State Sen. Sylvia Allen, R-Snowflake, who chairs the Senate Education Committee, turned heads with an op-ed in the Arizona Republic on Sunday proposing to raise a 0.6-percent sales tax that voters approved in 2000 as part of Proposition 301 to a full cent. Prop. 301 generates more than $600 million per year, and Allen’s proposal would increase that to around $1 billion annually, while redirecting some of the money to the university and community college systems.
Lawmakers last year approved an extension of Prop. 301, which was set to expire at the end of June 2021. The extension is good for 20 years.
Arizona’s sales tax rate is 5.6 percent. Once local sales taxes are factored in, Arizona’s sales tax rate is among the highest in the country.
It takes a two-thirds vote in each chamber of the Legislature to raise taxes. But Allen’s plan is to send the proposed tax hike to the ballot, which the Legislature can do with a simple majority vote. Ducey has pledged to never raise taxes as governor, but would have no say over a legislative ballot referral.
Sen. Kate Brophy McGee, R-Phoenix, told the Arizona Capitol Times that she’s also planning legislation to increase Arizona’s sales tax rate, while incoming Senate President Karen Fann voiced support for Allen’s proposed tax hike. Fann, R-Prescott, indicated support for a tax hike on Friday at the Chamber of Commerce luncheon.

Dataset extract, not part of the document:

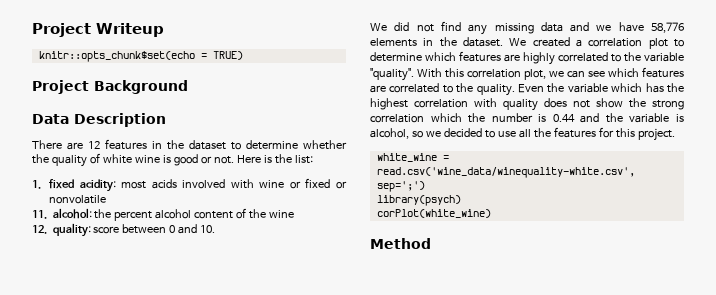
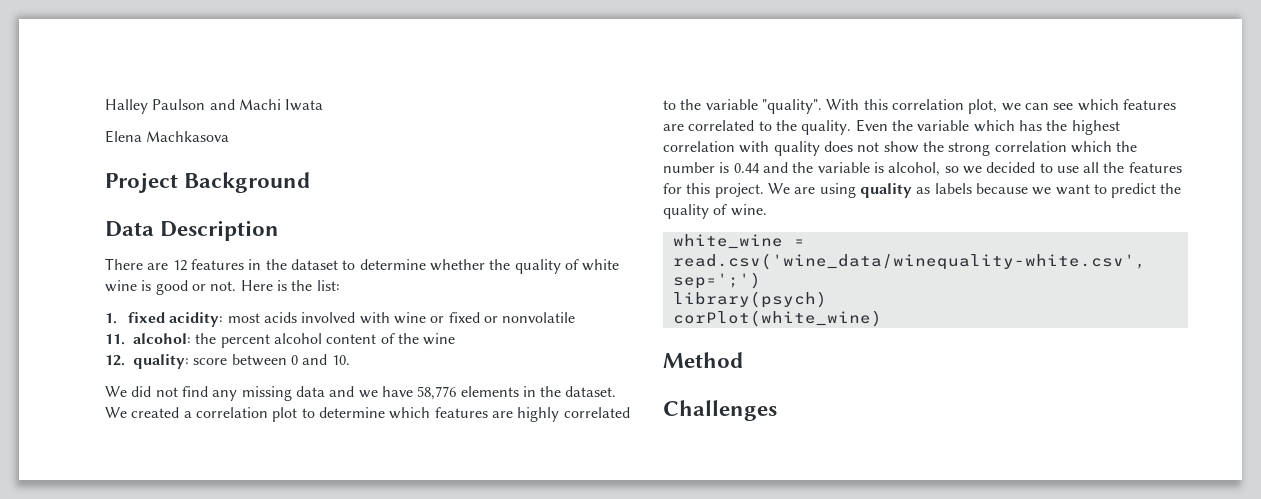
[32,23,164,37] [38,51,243,62] Project Writeup // knitr::opts_chunk$set(echo = TRUE) -> [105,99,324,114] [105,130,230,143] Halley Paulson and Machi Iwata // Elena Machkasova
(675, 134) none -> [767,183,1182,198] [663,204,767,219] We are using quality as labels because we want to predict the quality of wine.
(431, 243) none -> [663,400,777,421] // Challenges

“We all like to say, ‘No new taxes, no more taxes.’… But the reality is we all have to contribute to society,” Fann said during a panel discussion with legislative leaders.
Fann also mentioned tax conformity, which could be a major fight during the 2019 legislative session. If Arizona conforms its income tax code to the federal tax code, it will generate as much as $228 million in revenue by eliminating deductions that were scrapped at the federal level by the 2017 tax reform package.
Ducey has proposed using the first year’s worth of that money to pad Arizona’s rainy day fund in anticipation of the next economic downturn and resulting budget shortfall. Some legislative Republicans, who view the elimination of the deductions as a tax hike, want to fund a new tax cut with the revenue, while Democratic leaders have proposed using it to increase K-12 education funding.
Incoming House Minority Leader Charlene Fernandez, D-Yuma, said at the Chamber of Commerce panel discussion that she supports using tax conformity money for the rainy day fund in the short term, and putting the revenue into K-12 education in future years.
The state is also projected to have a budget surplus of more than $1 billion for the fiscal year 2019, though most of that surplus would be one-time money. Fann and incoming House Speaker Rusty Bowers, R-Mesa, have suggested using at least some of the money to pay down a nearly billion-dollar rollover in the state’s K-12 education budget. Bowers also suggested that some of the money could be used to pay down the debt the state incurred when it mortgaged off its Capitol buildings to help cope with the massive budget crisis caused by the Great Recession.